Earlier this fall, the Greenlining Institute and the California Reinvestment Coalition announced a $1.4 billion, five-year community benefits agreement with Banc of California that will increase financial resources available to low- and moderate-income people and communities throughout California.
CRC and The Greenlining Coalition held Banc of California accountable for loaning millions and extending credit to problematic landlords in L.A. -- exacerbating an already dire housing crisis. Coalition members urged federal regulators to deny Banc of California approval to proceed with a proposed merger unless the bank put pressure on their borrowers to be more equitable and responsible landlords and provide better services to low- and moderate-income communities.
As a result of the pressure to do better, Banc of California agreed to a five-year, more than $1.4 billion community benefits package that includes investments in economic development, a $200 million affordable housing commitment, and a significant increase in the bank’s contributions to LMI-serving organizations, including groups providing homeownership and small business counseling.
The Greenlining Institute has a decades-long history of successfully negotiating community benefits agreements with financial institutions who must comply with the Community Reinvestment Act — a 1970s-era federal anti-redlining law that regulators must consider before approving a bank expansion.
Before the pandemic and racial equity crises, there was a strong case for banks to make consolidation moves, and this case has grown stronger during this early rebound from COVID-19. U.S. bank merger and acquisition activity jumped in late September as four huge deals were announced, setting a new record in 2021.

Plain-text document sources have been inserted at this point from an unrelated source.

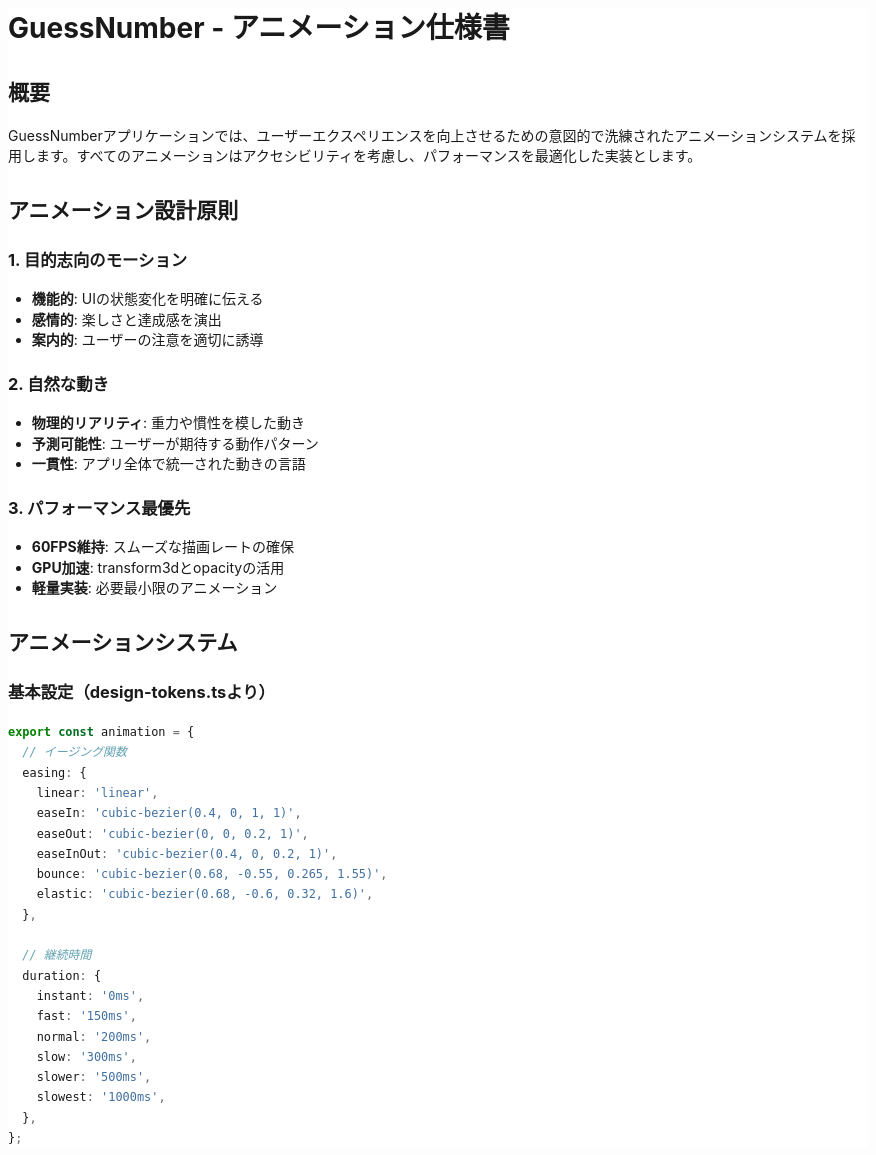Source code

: # GuessNumber - アニメーション仕様書

## 概要

GuessNumberアプリケーションでは、ユーザーエクスペリエンスを向上させるための意図的で洗練されたアニメーションシステムを採用します。すべてのアニメーションはアクセシビリティを考慮し、パフォーマンスを最適化した実装とします。

## アニメーション設計原則

### 1. 目的志向のモーション
- **機能的**: UIの状態変化を明確に伝える
- **感情的**: 楽しさと達成感を演出
- **案内的**: ユーザーの注意を適切に誘導

### 2. 自然な動き
- **物理的リアリティ**: 重力や慣性を模した動き
- **予測可能性**: ユーザーが期待する動作パターン
- **一貫性**: アプリ全体で統一された動きの言語

### 3. パフォーマンス最優先
- **60FPS維持**: スムーズな描画レートの確保
- **GPU加速**: transform3dとopacityの活用
- **軽量実装**: 必要最小限のアニメーション

## アニメーションシステム

### 基本設定（design-tokens.tsより）

```typescript
export const animation = {
  // イージング関数
  easing: {
    linear: 'linear',
    easeIn: 'cubic-bezier(0.4, 0, 1, 1)',
    easeOut: 'cubic-bezier(0, 0, 0.2, 1)',
    easeInOut: 'cubic-bezier(0.4, 0, 0.2, 1)',
    bounce: 'cubic-bezier(0.68, -0.55, 0.265, 1.55)',
    elastic: 'cubic-bezier(0.68, -0.6, 0.32, 1.6)',
  },

  // 継続時間
  duration: {
    instant: '0ms',
    fast: '150ms',
    normal: '200ms',
    slow: '300ms',
    slower: '500ms',
    slowest: '1000ms',
  },
};
```

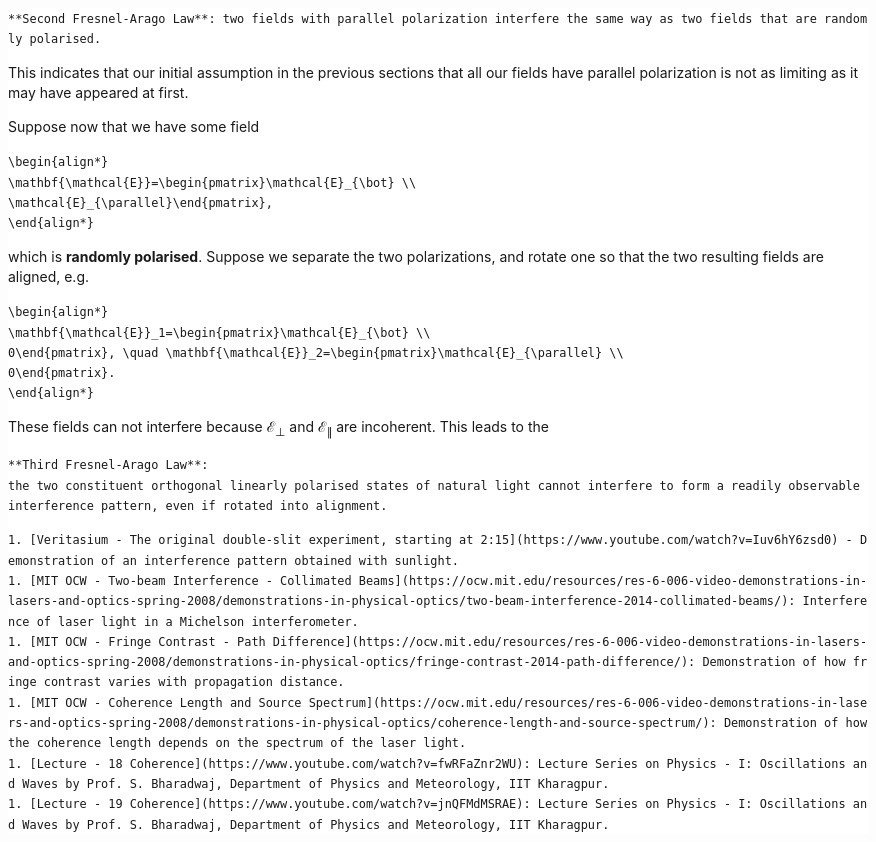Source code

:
 ```{note}
**Second Fresnel-Arago Law**: two fields with parallel polarization interfere the same way as two fields that are randomly polarised.
```

This indicates that our initial assumption in the previous sections that all our fields have parallel polarization is not as limiting as it may have appeared at first.

Suppose now that we have some field

```{math}
\begin{align*}
\mathbf{\mathcal{E}}=\begin{pmatrix}\mathcal{E}_{\bot} \\
\mathcal{E}_{\parallel}\end{pmatrix},
\end{align*}
```
which is **randomly polarised**. Suppose we separate the two polarizations, and rotate one so that the two resulting fields are aligned, e.g.

```{math}
\begin{align*}
\mathbf{\mathcal{E}}_1=\begin{pmatrix}\mathcal{E}_{\bot} \\
0\end{pmatrix}, \quad \mathbf{\mathcal{E}}_2=\begin{pmatrix}\mathcal{E}_{\parallel} \\
0\end{pmatrix}.
\end{align*}
```
These fields can not interfere because $\mathcal{E}_{\bot}$ and $\mathcal{E}_{\parallel}$ are incoherent. This leads to the 
```{note}
**Third Fresnel-Arago Law**:
the two constituent orthogonal linearly polarised states of natural light cannot interfere to form a readily observable interference pattern, even if rotated into alignment.
```


```{admonition} External sources in recommended order
1. [Veritasium - The original double-slit experiment, starting at 2:15](https://www.youtube.com/watch?v=Iuv6hY6zsd0) - Demonstration of an interference pattern obtained with sunlight.
1. [MIT OCW - Two-beam Interference - Collimated Beams](https://ocw.mit.edu/resources/res-6-006-video-demonstrations-in-lasers-and-optics-spring-2008/demonstrations-in-physical-optics/two-beam-interference-2014-collimated-beams/): Interference of laser light in a Michelson interferometer.
1. [MIT OCW - Fringe Contrast - Path Difference](https://ocw.mit.edu/resources/res-6-006-video-demonstrations-in-lasers-and-optics-spring-2008/demonstrations-in-physical-optics/fringe-contrast-2014-path-difference/): Demonstration of how fringe contrast varies with propagation distance.
1. [MIT OCW - Coherence Length and Source Spectrum](https://ocw.mit.edu/resources/res-6-006-video-demonstrations-in-lasers-and-optics-spring-2008/demonstrations-in-physical-optics/coherence-length-and-source-spectrum/): Demonstration of how the coherence length depends on the spectrum of the laser light.
1. [Lecture - 18 Coherence](https://www.youtube.com/watch?v=fwRFaZnr2WU): Lecture Series on Physics - I: Oscillations and Waves by Prof. S. Bharadwaj, Department of Physics and Meteorology, IIT Kharagpur.
1. [Lecture - 19 Coherence](https://www.youtube.com/watch?v=jnQFMdMSRAE): Lecture Series on Physics - I: Oscillations and Waves by Prof. S. Bharadwaj, Department of Physics and Meteorology, IIT Kharagpur.
```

In January, Silicon Valley Bank announced a major $11 billion community benefits plan negotiated by The Greenlining Institute and CRC to invest in low-income communities across California in affordable housing, community development, and small business lending. Later, in partnership with the National Community Reinvestment Coalition and CRC, we successfully secured one of the largest community investment plans in recent history with PNC Bank. PNC Bank is committing to a four-year, $88 billion Community Benefits Plan that aims to expand economic opportunities for communities of color and low- and moderate-income individuals and communities.
That brings the total in secured community benefits to over $100 billion in 2021 alone.
The Greenlining Institute is building on a 30 year track record of success to create a better, more just future for everyone. We envision a future where communities of color can build wealth, live in healthy places filled with economic opportunity, and are ready to meet the challenges posed by climate change.
In order to realize this vision, the financial industry must be held accountable and responsible to all of America’s communities. Some of Greenlining’s most important work is based on the Community Reinvestment Act, passed in 1977 and barely updated since then. The CRA requires traditional financial institutions to demonstrate to regulators that their lending, investments, and services adequately serve the communities in which they have market presence. Notably, the growing number of non-bank lenders like financial technology (fintechs) and credit unions are exempt from the CRA’s requirements.
This law has made it possible for Greenlining and our partners to negotiate community benefits agreements with leading financial institutions, bringing $700 billion in investments to low-income, historically redlined communities.
Our work over the last three decades has shown us that equity will not just “happen.” It will be created with intentional, decisive, immediate action. That’s why we are so invested in confronting systemic racism at its root and building enduring, transformative new solutions.